Instructions to follow: Copy out, word for word, the lines from the start of the data below through the line containing "Charge), mogą naładować", and no others.

Data in this exercise:

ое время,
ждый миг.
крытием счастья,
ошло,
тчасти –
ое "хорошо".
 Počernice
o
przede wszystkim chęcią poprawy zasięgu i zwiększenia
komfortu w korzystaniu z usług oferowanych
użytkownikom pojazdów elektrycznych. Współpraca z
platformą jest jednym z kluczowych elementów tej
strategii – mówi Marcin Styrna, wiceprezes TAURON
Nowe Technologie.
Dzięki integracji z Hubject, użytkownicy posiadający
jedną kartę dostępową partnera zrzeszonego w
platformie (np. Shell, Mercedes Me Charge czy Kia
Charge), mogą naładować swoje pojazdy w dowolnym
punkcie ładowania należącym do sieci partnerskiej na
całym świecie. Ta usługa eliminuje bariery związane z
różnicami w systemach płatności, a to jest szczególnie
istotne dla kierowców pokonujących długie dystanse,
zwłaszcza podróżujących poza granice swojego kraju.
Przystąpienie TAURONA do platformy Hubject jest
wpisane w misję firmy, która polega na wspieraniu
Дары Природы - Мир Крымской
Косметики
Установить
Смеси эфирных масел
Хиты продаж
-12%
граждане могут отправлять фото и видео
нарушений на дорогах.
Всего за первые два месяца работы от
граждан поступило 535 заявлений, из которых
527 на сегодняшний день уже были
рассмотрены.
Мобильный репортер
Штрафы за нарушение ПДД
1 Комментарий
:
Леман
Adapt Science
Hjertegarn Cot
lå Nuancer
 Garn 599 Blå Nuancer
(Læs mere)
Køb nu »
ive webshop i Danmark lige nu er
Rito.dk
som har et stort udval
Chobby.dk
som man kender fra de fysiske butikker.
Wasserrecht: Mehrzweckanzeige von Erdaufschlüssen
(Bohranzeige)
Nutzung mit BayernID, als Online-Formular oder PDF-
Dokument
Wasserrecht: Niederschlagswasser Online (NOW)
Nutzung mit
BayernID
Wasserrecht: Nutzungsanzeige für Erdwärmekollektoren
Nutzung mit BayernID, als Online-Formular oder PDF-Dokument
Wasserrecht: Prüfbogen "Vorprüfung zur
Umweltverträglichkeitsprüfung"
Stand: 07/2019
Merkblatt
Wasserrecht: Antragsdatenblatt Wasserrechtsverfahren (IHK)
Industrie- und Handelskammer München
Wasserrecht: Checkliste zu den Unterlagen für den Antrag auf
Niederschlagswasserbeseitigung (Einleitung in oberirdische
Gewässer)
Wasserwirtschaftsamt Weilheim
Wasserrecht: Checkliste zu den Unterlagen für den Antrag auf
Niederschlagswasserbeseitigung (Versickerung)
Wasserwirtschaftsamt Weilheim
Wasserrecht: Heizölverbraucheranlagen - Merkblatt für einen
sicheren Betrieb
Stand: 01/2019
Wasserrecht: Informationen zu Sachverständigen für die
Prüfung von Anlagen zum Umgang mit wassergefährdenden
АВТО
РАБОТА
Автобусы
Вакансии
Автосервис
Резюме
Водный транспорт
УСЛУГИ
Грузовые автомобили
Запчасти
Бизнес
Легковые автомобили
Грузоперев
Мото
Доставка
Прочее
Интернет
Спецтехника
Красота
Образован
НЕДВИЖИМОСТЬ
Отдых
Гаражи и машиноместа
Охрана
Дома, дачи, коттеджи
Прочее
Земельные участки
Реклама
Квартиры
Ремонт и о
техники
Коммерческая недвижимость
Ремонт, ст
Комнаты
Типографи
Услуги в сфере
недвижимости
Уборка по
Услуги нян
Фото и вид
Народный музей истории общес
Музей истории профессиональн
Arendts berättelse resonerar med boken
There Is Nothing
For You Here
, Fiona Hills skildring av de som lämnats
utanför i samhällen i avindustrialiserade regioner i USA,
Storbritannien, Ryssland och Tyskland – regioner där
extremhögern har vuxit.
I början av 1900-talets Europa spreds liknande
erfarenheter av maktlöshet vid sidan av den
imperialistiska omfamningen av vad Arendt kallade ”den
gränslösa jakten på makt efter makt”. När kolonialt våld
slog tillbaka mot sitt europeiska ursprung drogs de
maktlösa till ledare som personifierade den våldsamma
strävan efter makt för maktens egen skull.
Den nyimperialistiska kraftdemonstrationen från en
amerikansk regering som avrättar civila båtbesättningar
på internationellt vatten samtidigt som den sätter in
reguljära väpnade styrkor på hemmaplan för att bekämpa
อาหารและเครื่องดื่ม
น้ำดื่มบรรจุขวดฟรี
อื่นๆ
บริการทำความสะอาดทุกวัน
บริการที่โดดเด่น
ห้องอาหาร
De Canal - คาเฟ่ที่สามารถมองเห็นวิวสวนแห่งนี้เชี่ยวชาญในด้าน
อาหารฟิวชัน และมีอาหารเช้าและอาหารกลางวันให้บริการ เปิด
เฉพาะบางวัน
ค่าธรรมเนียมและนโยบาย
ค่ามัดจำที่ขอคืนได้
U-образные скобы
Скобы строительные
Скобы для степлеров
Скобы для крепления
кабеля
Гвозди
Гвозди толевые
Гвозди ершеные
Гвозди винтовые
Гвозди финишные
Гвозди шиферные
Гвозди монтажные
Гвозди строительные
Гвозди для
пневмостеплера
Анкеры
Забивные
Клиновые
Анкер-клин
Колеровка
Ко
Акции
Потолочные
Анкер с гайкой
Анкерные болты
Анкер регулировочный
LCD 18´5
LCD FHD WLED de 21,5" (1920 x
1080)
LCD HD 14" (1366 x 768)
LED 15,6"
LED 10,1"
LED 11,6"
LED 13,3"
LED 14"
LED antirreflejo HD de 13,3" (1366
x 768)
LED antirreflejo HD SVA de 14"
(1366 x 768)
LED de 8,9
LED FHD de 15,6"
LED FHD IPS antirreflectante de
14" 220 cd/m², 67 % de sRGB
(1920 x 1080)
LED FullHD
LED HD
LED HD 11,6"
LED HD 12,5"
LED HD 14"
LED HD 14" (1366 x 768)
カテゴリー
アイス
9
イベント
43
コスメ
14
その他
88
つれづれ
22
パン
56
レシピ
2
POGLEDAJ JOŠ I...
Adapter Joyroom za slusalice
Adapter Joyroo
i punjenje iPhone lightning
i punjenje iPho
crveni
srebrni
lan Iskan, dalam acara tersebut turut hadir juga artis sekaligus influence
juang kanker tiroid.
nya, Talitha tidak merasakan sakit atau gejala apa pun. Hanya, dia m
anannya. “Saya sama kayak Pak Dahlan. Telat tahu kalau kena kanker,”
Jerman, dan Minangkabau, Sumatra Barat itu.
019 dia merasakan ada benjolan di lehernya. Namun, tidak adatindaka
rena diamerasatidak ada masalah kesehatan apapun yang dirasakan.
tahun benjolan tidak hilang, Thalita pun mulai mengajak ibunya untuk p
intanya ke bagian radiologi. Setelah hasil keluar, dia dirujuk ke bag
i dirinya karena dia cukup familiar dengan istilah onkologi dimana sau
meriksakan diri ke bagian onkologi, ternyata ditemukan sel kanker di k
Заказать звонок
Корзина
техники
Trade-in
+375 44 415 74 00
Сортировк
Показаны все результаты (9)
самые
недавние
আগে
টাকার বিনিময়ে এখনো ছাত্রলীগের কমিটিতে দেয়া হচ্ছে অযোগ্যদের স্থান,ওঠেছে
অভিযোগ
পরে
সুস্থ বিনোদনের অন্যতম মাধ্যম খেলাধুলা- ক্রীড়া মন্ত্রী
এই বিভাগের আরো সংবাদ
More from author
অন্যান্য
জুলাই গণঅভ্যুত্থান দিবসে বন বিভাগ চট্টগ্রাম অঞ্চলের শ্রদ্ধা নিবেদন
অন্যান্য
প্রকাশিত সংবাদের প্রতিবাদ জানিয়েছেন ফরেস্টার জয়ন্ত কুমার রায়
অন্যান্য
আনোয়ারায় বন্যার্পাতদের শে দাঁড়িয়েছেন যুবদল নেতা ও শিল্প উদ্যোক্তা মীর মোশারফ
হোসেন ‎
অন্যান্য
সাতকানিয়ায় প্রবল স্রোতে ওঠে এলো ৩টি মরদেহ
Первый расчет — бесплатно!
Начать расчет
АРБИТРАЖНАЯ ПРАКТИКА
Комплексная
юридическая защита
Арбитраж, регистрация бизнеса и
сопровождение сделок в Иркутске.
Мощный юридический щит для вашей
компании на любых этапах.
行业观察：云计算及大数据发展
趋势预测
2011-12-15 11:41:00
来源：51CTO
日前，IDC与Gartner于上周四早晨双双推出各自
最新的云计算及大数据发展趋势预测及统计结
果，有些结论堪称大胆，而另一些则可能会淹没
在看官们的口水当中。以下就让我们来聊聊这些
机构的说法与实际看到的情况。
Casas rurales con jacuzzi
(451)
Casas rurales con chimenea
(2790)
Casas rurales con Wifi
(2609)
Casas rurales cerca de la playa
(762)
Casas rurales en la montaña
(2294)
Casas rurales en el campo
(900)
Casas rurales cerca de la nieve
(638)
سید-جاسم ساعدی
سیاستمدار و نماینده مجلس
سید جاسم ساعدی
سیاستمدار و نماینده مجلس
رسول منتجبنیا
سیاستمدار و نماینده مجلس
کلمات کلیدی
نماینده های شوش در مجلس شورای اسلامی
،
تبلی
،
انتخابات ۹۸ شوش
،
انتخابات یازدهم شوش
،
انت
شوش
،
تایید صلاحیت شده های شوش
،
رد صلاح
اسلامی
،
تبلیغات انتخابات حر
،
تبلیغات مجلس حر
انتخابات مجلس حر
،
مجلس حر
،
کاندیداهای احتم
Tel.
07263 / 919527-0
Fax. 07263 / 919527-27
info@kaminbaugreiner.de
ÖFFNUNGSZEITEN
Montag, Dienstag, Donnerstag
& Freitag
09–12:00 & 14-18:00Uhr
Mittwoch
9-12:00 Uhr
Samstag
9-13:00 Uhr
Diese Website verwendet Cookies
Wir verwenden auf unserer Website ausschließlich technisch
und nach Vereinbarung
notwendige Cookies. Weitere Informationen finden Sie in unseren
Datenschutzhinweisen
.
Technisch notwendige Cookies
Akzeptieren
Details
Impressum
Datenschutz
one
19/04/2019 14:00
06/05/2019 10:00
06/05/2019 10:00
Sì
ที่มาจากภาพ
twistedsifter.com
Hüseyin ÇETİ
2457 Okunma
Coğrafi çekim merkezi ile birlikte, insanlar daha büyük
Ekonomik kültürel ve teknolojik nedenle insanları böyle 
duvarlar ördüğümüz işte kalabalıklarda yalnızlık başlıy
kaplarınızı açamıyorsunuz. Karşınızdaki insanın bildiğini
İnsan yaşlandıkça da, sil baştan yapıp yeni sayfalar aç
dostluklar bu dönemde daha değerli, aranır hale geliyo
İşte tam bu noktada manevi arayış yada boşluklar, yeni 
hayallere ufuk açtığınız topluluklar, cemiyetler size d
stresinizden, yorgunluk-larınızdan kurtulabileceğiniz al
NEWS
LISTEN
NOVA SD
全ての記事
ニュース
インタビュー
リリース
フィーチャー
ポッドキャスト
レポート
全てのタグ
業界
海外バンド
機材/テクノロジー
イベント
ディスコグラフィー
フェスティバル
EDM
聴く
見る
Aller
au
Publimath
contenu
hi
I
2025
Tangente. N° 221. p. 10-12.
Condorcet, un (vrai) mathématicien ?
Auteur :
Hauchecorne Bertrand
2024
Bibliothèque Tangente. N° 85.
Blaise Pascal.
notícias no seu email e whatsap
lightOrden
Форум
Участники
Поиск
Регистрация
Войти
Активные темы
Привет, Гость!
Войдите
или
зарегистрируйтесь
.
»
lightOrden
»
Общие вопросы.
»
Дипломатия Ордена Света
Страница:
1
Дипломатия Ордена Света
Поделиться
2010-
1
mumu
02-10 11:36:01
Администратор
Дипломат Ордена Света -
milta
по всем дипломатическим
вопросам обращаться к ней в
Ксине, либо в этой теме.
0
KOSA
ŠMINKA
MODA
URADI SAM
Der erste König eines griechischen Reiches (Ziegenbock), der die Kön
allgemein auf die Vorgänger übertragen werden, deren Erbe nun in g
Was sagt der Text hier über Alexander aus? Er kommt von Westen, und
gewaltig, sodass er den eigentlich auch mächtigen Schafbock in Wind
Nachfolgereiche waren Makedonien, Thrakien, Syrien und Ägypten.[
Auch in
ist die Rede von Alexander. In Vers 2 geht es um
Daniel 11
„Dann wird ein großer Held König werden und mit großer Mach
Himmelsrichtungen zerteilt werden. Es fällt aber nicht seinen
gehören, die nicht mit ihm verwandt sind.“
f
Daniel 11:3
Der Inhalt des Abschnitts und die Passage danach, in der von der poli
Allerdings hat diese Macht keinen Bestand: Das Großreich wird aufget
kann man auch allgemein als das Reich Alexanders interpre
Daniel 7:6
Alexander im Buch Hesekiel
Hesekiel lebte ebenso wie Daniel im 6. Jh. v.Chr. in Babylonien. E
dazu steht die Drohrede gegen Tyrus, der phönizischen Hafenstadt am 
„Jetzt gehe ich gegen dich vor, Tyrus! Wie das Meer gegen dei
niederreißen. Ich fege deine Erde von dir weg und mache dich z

Exercise output:
ое время,
ждый миг.
крытием счастья,
ошло,
тчасти –
ое "хорошо".
 Počernice
o
przede wszystkim chęcią poprawy zasięgu i zwiększenia
komfortu w korzystaniu z usług oferowanych
użytkownikom pojazdów elektrycznych. Współpraca z
platformą jest jednym z kluczowych elementów tej
strategii – mówi Marcin Styrna, wiceprezes TAURON
Nowe Technologie.
Dzięki integracji z Hubject, użytkownicy posiadający
jedną kartę dostępową partnera zrzeszonego w
platformie (np. Shell, Mercedes Me Charge czy Kia
Charge), mogą naładować swoje pojazdy w dowolnym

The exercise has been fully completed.